If you’ve been are a shareholder of BlackBerry over the past few years it’s mostly been painful. But if you’ve held the shares over the last month it’s been very rewarding. BlackBerry bottomed out below $6 in December and is now rallied about 50% to almost $9 (USD) today.

The big move started when John Chen quarterbacked the latest earnings call. I posted my thoughts on that already, so I won’t rehash it here. But suffice to say the momentum has continued despite no real change in the financial picture and no important company news of any kind really.

Following last quarter’s conference call I wrote, “Betting on the stock is a bet on the company’s ability to stem the losses on hardware while building up new revenue in the enterprise business. If you’re convinced they can succeed, you should probably buy the stock (and you get any potential BBM upside for free at this point). Otherwise stay away.”

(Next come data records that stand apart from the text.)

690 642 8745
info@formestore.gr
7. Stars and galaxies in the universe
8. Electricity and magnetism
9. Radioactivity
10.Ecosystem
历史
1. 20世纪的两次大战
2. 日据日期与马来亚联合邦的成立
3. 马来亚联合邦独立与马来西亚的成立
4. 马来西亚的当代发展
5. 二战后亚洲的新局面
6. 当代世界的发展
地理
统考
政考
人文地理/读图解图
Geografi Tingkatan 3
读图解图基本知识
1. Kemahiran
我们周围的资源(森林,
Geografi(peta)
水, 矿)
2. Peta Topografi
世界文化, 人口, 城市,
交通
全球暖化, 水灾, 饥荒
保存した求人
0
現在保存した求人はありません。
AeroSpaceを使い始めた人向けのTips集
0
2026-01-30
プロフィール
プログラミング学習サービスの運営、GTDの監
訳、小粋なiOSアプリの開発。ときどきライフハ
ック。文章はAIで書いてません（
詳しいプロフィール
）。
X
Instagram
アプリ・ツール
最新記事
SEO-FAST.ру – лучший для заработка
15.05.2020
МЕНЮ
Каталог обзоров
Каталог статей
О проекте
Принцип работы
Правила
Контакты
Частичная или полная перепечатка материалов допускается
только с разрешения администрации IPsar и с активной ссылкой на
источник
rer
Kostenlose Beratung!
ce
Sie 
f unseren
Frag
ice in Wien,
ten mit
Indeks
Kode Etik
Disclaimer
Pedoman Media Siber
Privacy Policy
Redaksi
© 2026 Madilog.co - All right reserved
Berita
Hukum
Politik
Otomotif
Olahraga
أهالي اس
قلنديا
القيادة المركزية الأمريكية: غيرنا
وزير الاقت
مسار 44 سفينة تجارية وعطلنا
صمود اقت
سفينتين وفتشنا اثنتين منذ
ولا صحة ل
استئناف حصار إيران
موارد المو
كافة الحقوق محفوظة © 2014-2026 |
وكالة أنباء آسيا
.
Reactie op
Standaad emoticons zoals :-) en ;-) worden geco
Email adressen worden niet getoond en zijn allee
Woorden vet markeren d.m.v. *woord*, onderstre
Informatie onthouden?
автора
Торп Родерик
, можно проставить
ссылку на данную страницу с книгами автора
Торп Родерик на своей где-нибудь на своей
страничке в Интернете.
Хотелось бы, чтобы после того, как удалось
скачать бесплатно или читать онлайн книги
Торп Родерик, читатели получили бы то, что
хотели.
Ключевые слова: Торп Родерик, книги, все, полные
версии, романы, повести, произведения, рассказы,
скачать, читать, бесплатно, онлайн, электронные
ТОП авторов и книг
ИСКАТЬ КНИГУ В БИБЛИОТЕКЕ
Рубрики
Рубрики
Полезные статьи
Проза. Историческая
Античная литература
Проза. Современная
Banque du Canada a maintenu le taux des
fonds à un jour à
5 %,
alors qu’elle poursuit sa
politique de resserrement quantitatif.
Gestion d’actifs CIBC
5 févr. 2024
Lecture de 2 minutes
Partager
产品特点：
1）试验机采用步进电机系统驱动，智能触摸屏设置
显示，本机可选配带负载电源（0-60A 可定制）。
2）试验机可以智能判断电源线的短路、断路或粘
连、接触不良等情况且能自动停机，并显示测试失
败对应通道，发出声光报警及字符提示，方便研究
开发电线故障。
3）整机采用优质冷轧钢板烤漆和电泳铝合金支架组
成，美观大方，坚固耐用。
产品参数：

I believe my comment was accurate and what we’ve seen happen is indeed a series of bets by investors on the company’s future as an enterprise software & services play. In a nutshell, more people have become John Chen believers. We have to get past the painful history of BlackBerry pretty much losing out in the hardware market. That’s over, and if they are to ever build up a strong BlackBerry 10 ecosystem it’s going to take years, and will only happen after they stabilize and grow the business via other means.

I know it sounds like a big deal to say the stock is up 50%, but it’s really par for the course in the volatile land of technology investing - especially if the story is one of life or death as it has been in the case of BlackBerry. The stock is up 50%, but the market value is only up about $1.5 billion. To put this in perspective, BlackBerry’s trailing 12 month sales are over $8 billion, but they’ve been on the decline. If we annualize last quarter’s sales then the company is doing a run rate of about $4.8 billion.  Most profitable software companies trade at a multiple several times that of sales. So if BlackBerry can get back to being profitable (even at a lower revenue figure), it should end up with a market value much higher than it has today.

Simply put, the stock has moved a lot in percentage terms but it’s still a case where I think it’s either going much higher (over the course of the next 2 years) while it simultaneously faces risks that could push it much closer to zero.

Owning the stock today is still a bet on the transition of BlackBerry as an almost pure-play in enterprise software and services, with free upside on BBM, which I think gets no value in the market right now.